M&A activity is likely to occur more between complementary firms rolling up, the experts say. “Firms will look to diversify their offerings while reinforcing core capabilities to align with evolving market needs and regulatory priorities,” Yenamandra says.
Fritz suggested firms in rebalancing, CRM and a few other capability areas are more likely to take this path. However, F2 Strategy doesn’t believe this will be a major theme for 2025.
Sellers of core platforms with profitable balance sheets should command strong valuations in 2025, and those with clear growth trajectories and innovative offerings will attract premium valuations, Yenamandra and Johnstone suggest. However, they predict 2025’s market may be turning to favor buyers.
In the current environment, early-stage point solutions may struggle to achieve the numbers they’re hoping for, Johnstone believes. “Buyers will look for opportunities with proven results that can be used as hubs for further acquisitions. Sellers should focus on operating metrics, remembering that ‘growth at any cost’ is no longer desirable.”
Not everyone expects significant M&A activity in 2025. Fritz suggests most capital activity will focus on private capital Series A or Series B investing, rather than M&A, as the successful ventures that have sprung up in the past 10 years continue to attract funding. He’s also not sure that point solutions lend themselves to being acquired and integrated into a larger firm.

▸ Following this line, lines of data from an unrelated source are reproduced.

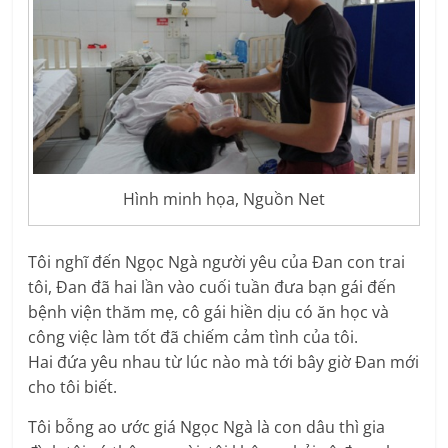
Hình minh họa, Nguồn Net
Tôi nghĩ đến Ngọc Ngà người yêu của Ðan con trai
tôi, Ðan đã hai lần vào cuối tuần đưa bạn gái đến
bệnh viện thăm mẹ, cô gái hiền dịu có ăn học và
công việc làm tốt đã chiếm cảm tình của tôi.
Hai đứa yêu nhau từ lúc nào mà tới bây giờ Ðan mới
cho tôi biết.
Tôi bỗng ao ước giá Ngọc Ngà là con dâu thì gia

There are other factors affecting M&A as well. As private capital continues to invest in early-stage funding, the evaluations and expectations of these funders “should drive valuations to a point where it is not attractive for increased M&A. In addition, interest rates are going to be working against more levered deals,” Fritz says.

One avenue that isn’t likely to be a pathway to growth for wealthtech firms is initial public offerings, which echoes the broader lackluster IPO market of the past few years. Johnstone gives examples of Envestnet’s delisting and other previously touted IPOs seemingly on hold as evidence to expect few wealthtech IPOs.

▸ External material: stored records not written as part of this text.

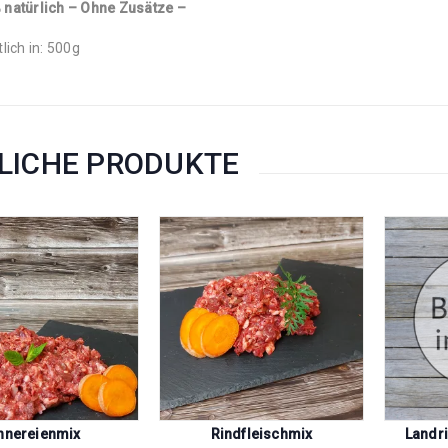
 natürlich – Ohne Zusätze –
tlich in: 500g
LICHE PRODUKTE
nnereienmix
Rindfleischmix
Landr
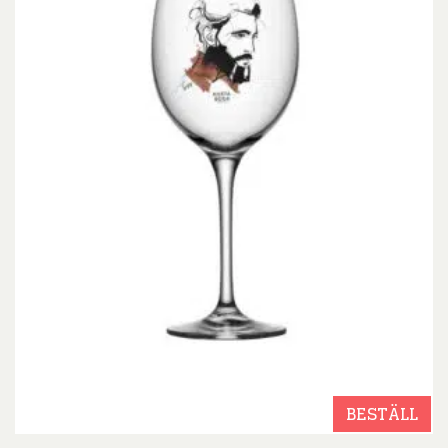
BESTÄLL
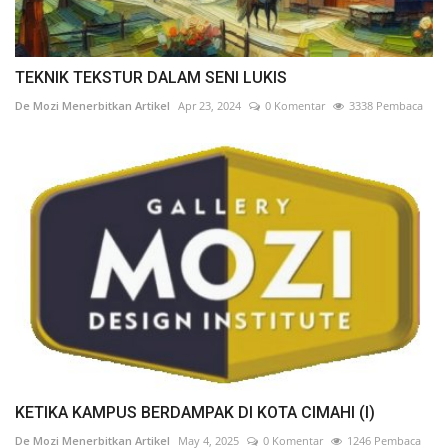
TEKNIK TEKSTUR DALAM SENI LUKIS
De Mozi Menerbitkan Artikel
Apr 23, 2024
0 Komentar
3338 Pembaca
KETIKA KAMPUS BERDAMPAK DI KOTA CIMAHI (I)
De Mozi Menerbitkan Artikel
May 4, 2025
0 Komentar
1246 Pembaca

Fritz says there is little need for smaller wealthtech firms to prepare for an IPO since there is plenty of money in private markets to tap.
“There are some larger firms that have been through private equity that may seek public market capital, but we do not believe this will be a major theme for 2025,” he says.

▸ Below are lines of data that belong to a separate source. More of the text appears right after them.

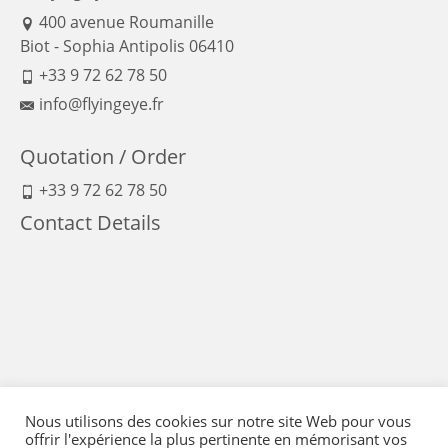
400 avenue Roumanille
Biot - Sophia Antipolis 06410
+33 9 72 62 78 50
info@flyingeye.fr
Quotation / Order
+33 9 72 62 78 50
Contact Details
Nous utilisons des cookies sur notre site Web pour vous
offrir l'expérience la plus pertinente en mémorisant vos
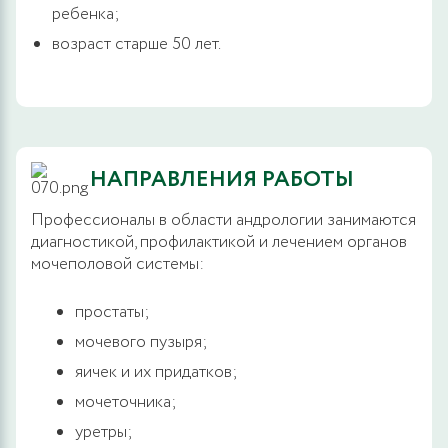
ребенка;
возраст старше 50 лет.
НАПРАВЛЕНИЯ РАБОТЫ
Профессионалы в области андрологии занимаются
диагностикой, профилактикой и лечением органов
мочеполовой системы:
простаты;
мочевого пузыря;
яичек и их придатков;
мочеточника;
уретры;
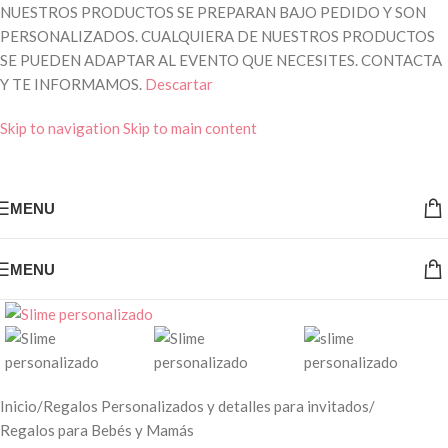
NUESTROS PRODUCTOS SE PREPARAN BAJO PEDIDO Y SON
PERSONALIZADOS. CUALQUIERA DE NUESTROS PRODUCTOS
SE PUEDEN ADAPTAR AL EVENTO QUE NECESITES. CONTACTA
Y TE INFORMAMOS.
Descartar
Skip to navigation
Skip to main content
MENU
MENU
Inicio
/
Regalos Personalizados y detalles para invitados
/
Regalos para Bebés y Mamás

How The Broader Tech Space May Affect Wealthtech
The broader tech sector was led by strength in semiconductor companies and the outlook for AI. Challenges to that outlook could reverberate across the industry, such as when tech stocks sold off in late January following news of a cheaper, open-source version of AI released by a Chinese company.
While the private market space with specialized teams is still attracted to wealthtech, the industry is not immune to what’s happening in the overall tech investment ecosystem, Johnstone says.
“Therefore (it is) subject to the same cyclical investment pressures,” he adds.
With high valuations for many tech companies, buyers could be choosy. “Larger institutions that are holding onto cash or investing in internal R&D may not be seeking wealthtech firms to bolt into their core offering,” Fritz says. “We also see the cooling effect of higher interest rates on levered transactions, which will continue to temp down on M&A’s growth.”
Valuations and interest rates aside, Yenamandra says the broader tech space has positive momentum on its side, driven by innovation and government support. He expects this will trickle into wealthtech.
“A renewed focus on modernization, efficiency, and compliance will align the sector with broader tech trends, creating opportunities for growth and consolidation,” he says.